John Binotto

No. 5
- Position: Halfback

Personal information
- Born: November 24, 1919 Lawrence, Pennsylvania, U.S.
- Died: February 19, 2016 (aged 96) Peters Township, Pennsylvania, U.S.
- Listed height: 5 ft 10 in (1.78 m)
- Listed weight: 185 lb (84 kg)

Career information
- High school: Cecil High School, Cecil Pennsylvania
- College: Duquesne University

Career history
- Pittsburgh Steelers (1942); Philadelphia Eagles (1942);

Career statistics as of Week 11, 1942
- Games Played: 9
- Games Started: 1
- Rushing Attempts / Yds: 17 / 47
- Punt returns / Yds: 2 / 25
- Stats at Pro Football Reference

= John Binotto =

American football player (1919–2016)

John M. Binotto (November 24, 1919 - February 19, 2016) was an American professional football halfback who played one season in the NFL with the Pittsburgh Steelers and the Philadelphia Eagles.

==Early life==
Binotto was born in Lawrence, Pennsylvania, and attended Cecil High School in Cecil, Pennsylvania.

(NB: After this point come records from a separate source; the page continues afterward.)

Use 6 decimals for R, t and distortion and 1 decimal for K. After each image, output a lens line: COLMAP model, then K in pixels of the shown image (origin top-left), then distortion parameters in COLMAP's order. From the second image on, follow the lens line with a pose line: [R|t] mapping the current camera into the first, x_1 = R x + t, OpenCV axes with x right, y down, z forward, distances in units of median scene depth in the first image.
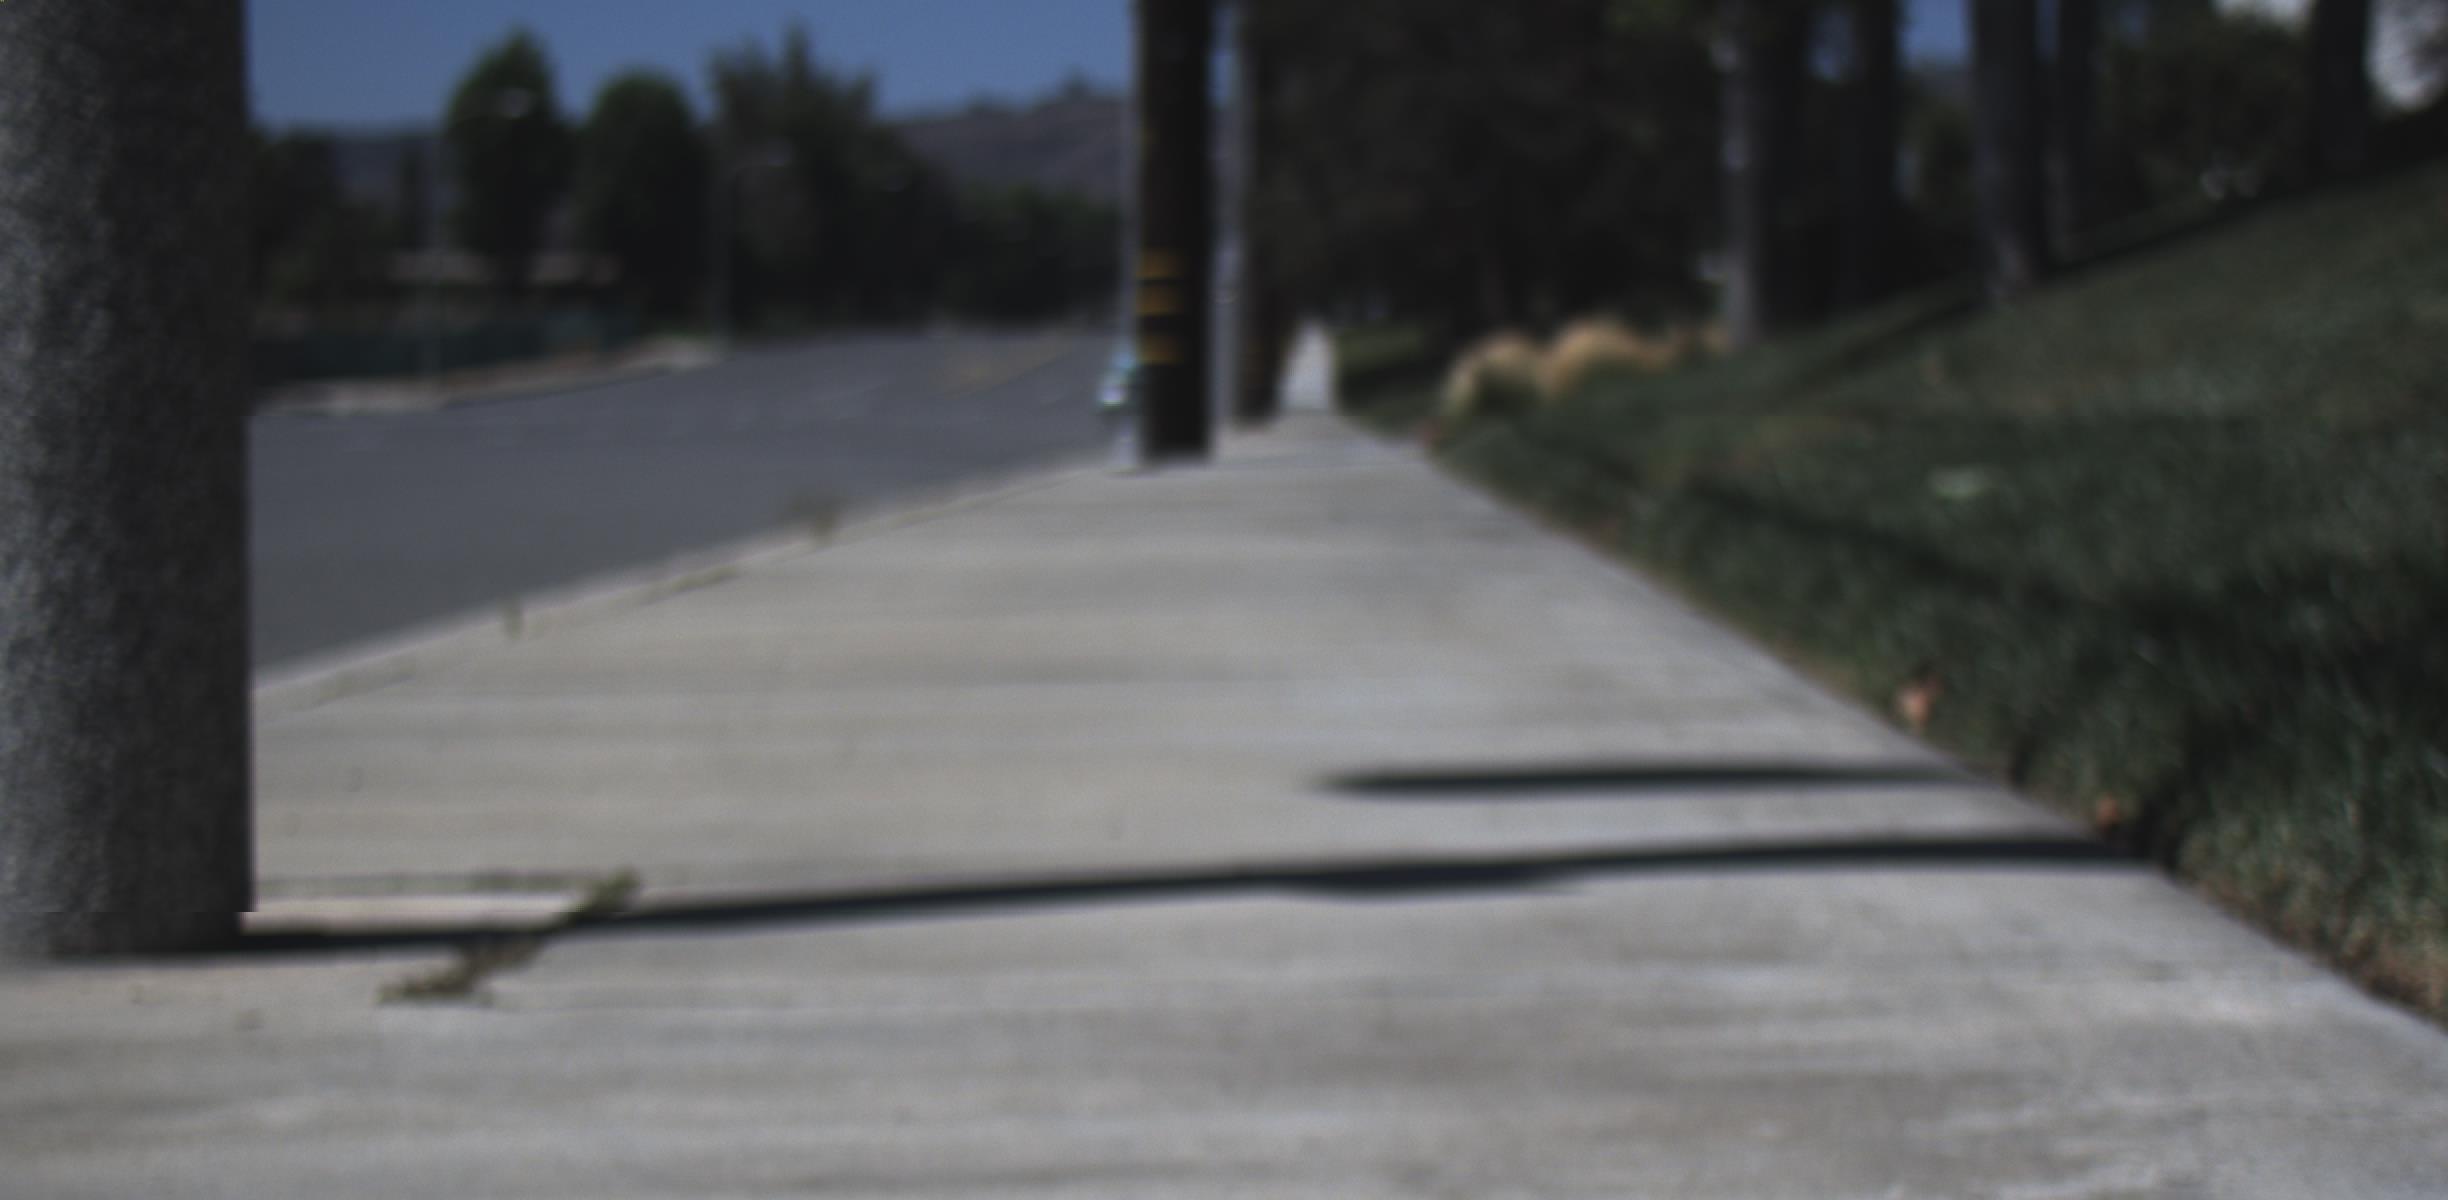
lens RADIAL K [[5195.7, 0, 1231.4], [0, 5195.7, 779.5], [0, 0, 1]] dist [0.027611, 0.772038]
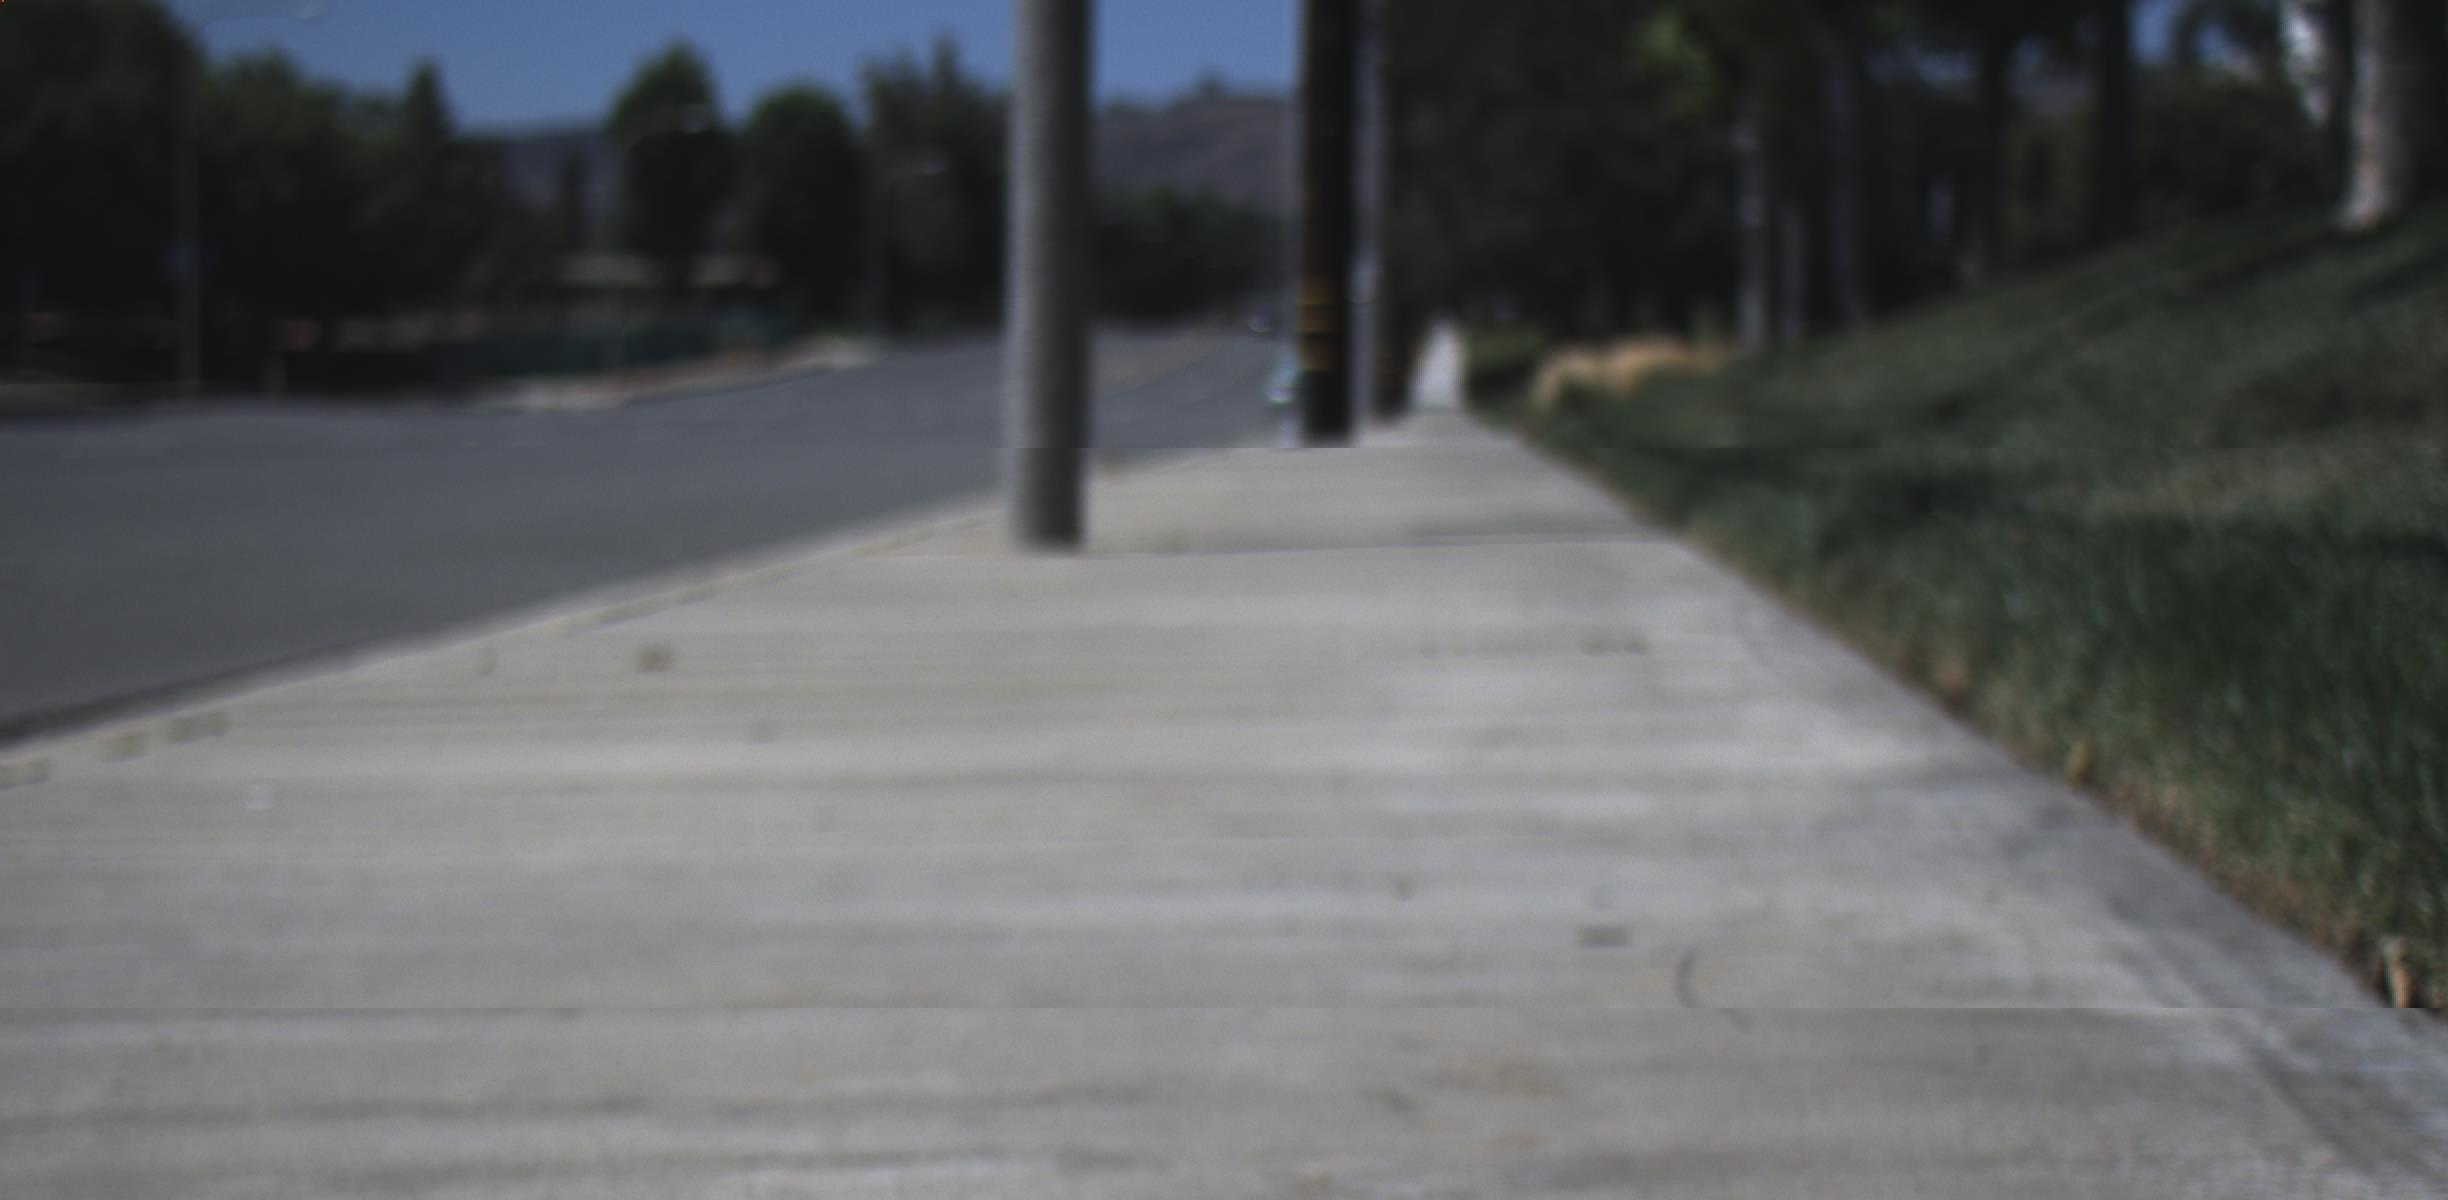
lens RADIAL K [[5195.7, 0, 1231.4], [0, 5195.7, 779.5], [0, 0, 1]] dist [0.027611, 0.772038]
pose [[0.999671, 0.003849, -0.025376, -0.000500], [-0.003846, 0.999993, 0.000167, 0.006588], [0.025376, -0.000069, 0.999678, -0.084804]]
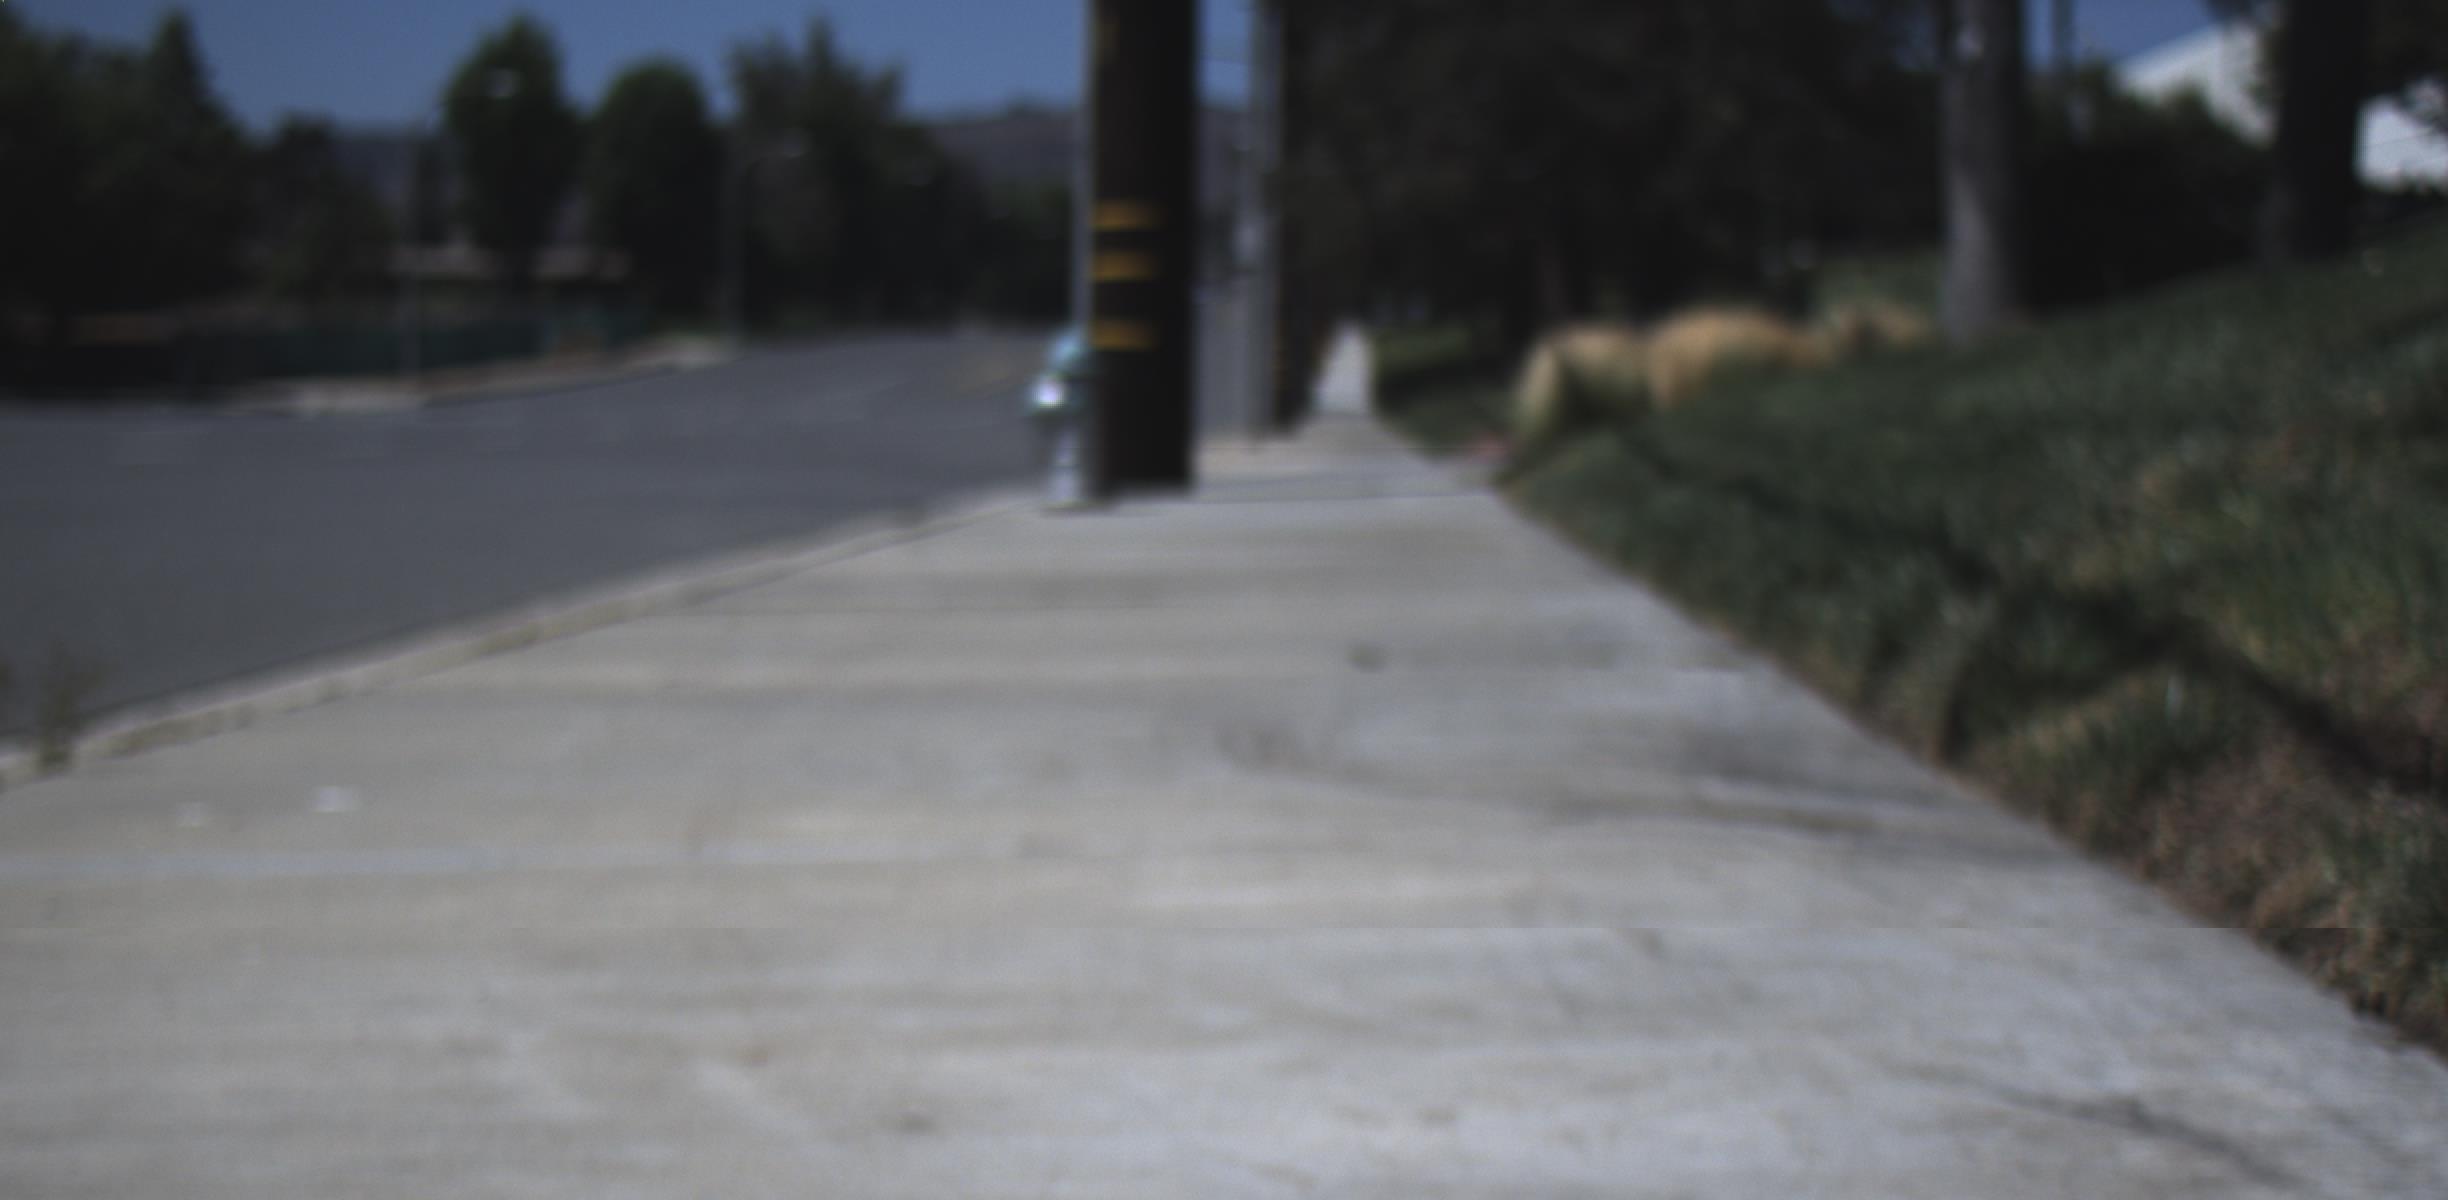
lens RADIAL K [[5195.7, 0, 1231.4], [0, 5195.7, 779.5], [0, 0, 1]] dist [0.027611, 0.772038]
pose [[0.999958, 0.006106, -0.006856, 0.001814], [-0.006110, 0.999981, -0.000657, -0.006130], [0.006852, 0.000699, 0.999976, 0.083321]]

He matriculated at Duquesne University.

==Football career==
Binotto was acquired by the Pittsburgh Steelers in August 1942 from the Cleveland Rams in exchange for George Platukis. Binotto appeared in seven games for the Steelers in 1942, starting in one. Binotto was released by the Steelers in October 1942.

Binotto joined the Philadelphia Eagles later that season, and appeared in two games for them.